Exercise description |
Resume the passage on the Bank of Japan's rate hike and Japan's economy, continuing right after its last sentence.
Selection start
In December, the Bank of Japan (BOJ) raised interest rates further. Notably, interest rate hikes that increase the burden of borrowing will affect the everyday life of ordinary Japanese, as well as business operations. A wrong decision in this regard could lead to a slowdown in the economy. Therefore, assessed fairly, the additional interest rate hike is a sign that the Japanese economy is heading toward normalization.

Nevertheless, the Japanese economy still faces significant challenges. First, there is the prolonged trend of rising prices and the resulting negative impact on real wages.
Small and Medium-sized Enterprises Hold the Key
During the three years leading to 2025, high wage increases were achieved in spring labor negotiations. However, accounting for price fluctuations, real wages have remained negative. In fact, through October 2025, the last month for which we have data, they never turned positive.
Against this backdrop, the government's outline for tax reform for FY2026 includes a number of tax cuts to support households. One change raises the annual income threshold above which income tax is levied to ¥1.78 million JPY ($11,400 USD).
Selection end
Data supplied start
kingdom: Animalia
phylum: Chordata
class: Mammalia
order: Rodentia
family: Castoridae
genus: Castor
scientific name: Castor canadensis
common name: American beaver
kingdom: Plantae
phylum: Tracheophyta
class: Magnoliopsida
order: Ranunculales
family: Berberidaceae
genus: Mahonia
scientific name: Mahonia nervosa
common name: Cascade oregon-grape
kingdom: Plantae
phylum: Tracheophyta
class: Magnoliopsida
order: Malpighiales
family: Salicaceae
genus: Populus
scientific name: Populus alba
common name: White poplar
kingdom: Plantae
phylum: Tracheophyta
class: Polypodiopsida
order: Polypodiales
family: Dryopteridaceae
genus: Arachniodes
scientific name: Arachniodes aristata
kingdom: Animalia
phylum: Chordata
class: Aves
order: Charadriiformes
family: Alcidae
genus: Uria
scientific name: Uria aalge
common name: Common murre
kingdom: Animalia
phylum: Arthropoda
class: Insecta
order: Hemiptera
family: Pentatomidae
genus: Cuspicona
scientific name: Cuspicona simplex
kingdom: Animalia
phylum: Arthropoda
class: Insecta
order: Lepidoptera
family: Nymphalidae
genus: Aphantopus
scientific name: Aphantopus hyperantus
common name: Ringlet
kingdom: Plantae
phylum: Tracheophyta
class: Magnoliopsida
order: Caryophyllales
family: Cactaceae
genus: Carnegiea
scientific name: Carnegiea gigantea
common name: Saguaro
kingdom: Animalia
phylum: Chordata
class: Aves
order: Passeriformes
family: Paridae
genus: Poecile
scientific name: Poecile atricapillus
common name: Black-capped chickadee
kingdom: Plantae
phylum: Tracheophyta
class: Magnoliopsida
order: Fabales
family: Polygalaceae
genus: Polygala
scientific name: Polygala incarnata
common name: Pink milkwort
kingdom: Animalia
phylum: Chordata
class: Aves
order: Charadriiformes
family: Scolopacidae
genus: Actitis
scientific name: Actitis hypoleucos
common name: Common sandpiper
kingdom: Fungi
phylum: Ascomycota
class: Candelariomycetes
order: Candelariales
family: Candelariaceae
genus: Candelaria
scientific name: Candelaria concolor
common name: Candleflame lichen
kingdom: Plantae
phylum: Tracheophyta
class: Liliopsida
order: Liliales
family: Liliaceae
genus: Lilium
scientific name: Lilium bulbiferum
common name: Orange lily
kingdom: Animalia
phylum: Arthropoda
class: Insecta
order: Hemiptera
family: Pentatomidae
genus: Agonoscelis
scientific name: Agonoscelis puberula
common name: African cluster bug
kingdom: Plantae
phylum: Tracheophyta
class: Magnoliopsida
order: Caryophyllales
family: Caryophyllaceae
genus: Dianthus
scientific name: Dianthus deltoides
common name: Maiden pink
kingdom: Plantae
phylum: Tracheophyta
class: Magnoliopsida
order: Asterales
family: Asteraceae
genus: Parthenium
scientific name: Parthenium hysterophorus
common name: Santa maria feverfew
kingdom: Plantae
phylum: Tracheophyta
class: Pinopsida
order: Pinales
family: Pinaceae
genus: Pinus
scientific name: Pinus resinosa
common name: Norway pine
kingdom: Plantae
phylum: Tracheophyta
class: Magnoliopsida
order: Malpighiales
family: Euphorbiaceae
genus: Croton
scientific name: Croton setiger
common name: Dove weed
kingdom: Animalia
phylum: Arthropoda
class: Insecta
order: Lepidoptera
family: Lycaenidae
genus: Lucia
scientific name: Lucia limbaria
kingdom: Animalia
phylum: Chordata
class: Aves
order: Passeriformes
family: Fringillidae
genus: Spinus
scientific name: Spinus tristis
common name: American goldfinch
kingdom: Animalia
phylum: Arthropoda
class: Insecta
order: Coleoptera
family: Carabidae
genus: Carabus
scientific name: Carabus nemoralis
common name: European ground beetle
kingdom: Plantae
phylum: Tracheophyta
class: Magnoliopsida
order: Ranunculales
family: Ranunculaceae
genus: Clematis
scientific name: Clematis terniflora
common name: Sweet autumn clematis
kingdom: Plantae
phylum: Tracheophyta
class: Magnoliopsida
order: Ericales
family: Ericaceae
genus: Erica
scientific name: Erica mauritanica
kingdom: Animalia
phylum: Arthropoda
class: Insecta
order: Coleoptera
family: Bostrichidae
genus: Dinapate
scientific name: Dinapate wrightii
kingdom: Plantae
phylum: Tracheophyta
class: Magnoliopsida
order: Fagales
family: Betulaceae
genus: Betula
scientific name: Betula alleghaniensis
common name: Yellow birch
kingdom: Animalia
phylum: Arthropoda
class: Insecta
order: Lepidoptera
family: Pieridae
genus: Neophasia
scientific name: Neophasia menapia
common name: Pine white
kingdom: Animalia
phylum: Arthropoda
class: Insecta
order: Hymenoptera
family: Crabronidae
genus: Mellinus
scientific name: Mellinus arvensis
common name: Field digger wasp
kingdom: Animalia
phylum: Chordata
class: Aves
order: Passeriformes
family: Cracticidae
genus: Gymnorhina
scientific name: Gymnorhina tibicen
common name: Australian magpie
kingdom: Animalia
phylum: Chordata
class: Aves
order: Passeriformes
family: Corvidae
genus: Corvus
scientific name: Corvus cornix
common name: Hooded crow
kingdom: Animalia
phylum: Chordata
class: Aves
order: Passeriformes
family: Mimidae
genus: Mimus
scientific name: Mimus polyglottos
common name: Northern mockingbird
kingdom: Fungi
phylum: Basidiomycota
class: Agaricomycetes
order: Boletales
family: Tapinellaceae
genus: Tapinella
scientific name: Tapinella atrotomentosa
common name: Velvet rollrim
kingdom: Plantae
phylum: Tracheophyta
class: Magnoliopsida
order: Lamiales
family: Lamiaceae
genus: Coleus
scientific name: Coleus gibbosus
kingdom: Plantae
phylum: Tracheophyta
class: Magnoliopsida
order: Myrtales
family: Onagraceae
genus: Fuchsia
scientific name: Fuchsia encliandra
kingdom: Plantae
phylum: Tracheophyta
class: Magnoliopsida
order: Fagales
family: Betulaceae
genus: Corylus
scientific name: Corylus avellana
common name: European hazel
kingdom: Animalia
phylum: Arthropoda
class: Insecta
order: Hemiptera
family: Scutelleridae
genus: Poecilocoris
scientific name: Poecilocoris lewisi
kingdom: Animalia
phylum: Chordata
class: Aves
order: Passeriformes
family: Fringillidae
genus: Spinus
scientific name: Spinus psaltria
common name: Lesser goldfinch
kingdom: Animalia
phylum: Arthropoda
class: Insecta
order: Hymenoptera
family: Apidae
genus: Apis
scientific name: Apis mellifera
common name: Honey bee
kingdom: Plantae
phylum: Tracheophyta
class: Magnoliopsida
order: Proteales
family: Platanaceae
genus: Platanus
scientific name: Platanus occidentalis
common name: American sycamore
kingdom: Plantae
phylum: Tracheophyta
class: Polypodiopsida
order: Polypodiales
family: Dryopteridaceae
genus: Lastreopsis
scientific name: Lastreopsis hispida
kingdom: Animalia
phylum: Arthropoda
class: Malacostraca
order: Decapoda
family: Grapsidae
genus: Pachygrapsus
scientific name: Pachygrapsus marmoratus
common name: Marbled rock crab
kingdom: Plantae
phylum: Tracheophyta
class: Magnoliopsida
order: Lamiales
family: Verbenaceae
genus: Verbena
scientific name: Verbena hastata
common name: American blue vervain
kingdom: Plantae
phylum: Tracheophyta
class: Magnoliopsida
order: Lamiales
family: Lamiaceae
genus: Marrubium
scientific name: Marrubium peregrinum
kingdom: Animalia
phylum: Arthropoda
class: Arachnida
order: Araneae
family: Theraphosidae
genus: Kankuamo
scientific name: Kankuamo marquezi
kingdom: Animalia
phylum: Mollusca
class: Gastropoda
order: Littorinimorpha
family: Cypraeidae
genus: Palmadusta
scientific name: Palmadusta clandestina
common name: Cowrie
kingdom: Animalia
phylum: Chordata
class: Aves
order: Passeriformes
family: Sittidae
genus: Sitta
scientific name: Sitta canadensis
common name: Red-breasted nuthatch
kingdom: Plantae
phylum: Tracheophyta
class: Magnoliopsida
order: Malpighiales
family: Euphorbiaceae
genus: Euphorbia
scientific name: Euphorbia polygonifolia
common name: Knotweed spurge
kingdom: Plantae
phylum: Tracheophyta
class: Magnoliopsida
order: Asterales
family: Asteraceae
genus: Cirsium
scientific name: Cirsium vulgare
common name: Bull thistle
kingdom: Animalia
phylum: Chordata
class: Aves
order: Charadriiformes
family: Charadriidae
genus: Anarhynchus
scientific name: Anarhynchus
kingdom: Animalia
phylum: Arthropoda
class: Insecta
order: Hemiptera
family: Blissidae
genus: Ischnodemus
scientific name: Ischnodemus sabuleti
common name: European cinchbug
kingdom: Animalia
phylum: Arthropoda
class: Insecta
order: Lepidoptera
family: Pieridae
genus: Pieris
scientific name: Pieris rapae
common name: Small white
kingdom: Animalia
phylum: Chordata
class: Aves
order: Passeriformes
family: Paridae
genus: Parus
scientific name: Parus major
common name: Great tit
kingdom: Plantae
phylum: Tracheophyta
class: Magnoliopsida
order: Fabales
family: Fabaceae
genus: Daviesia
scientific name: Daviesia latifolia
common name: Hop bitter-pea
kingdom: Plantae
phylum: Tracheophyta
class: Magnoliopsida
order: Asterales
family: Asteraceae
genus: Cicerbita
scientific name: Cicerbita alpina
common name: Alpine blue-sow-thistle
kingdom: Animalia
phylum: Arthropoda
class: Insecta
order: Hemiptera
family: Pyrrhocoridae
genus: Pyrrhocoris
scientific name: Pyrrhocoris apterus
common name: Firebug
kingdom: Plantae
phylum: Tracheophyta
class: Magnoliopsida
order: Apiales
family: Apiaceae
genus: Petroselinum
Data supplied end
Answer to this exercise |
Of course, policies to increase take-home pay are necessary.
Nonetheless, what is most needed is to raise real wages to a positive level that exceeds inflation. Unless the current situation changes, it will be difficult to create a virtuous cycle in an economy driven by personal consumption.
Companies have not changed their stance on prioritizing wage hikes. As BOJ Governor Kazuo Ueda noted, "There is a high possibility that substantial wage increases will be implemented during the spring labor offensive." That reflects the fact that large companies are maintaining solid performance and have ample room to continue high levels of wage increases.
Nevertheless, it is the smaller companies that provide 70% of the jobs in Japan, and they continue to have problems. The "labor allocation rate" (ie labor's share of income), which indicates how much of profit is spent on labor costs, is in the 30% range for large companies. However, it is in the 70-80% range for small and medium-sized enterprises.
Improving productivity is essential for generating the funds needed for wage hikes. But that is not something that can be achieved overnight.
Sharing the Costs of Transactions
To broaden the scope of wage increases at an early stage, it will be necessary for small and medium-sized enterprises to appropriately pass on their increased costs within their transaction prices. This refers to the "price pass-through rate," which indicates the percentage of costs that small and medium-sized enterprises were able to reflect in the prices they charged customers. According to a survey by the Small and Medium Enterprise Agency, this rate was only 53.5% as of September 2025. Moreover, 16.8% of small and medium-sized enterprises were unable to pass on any of their increased costs.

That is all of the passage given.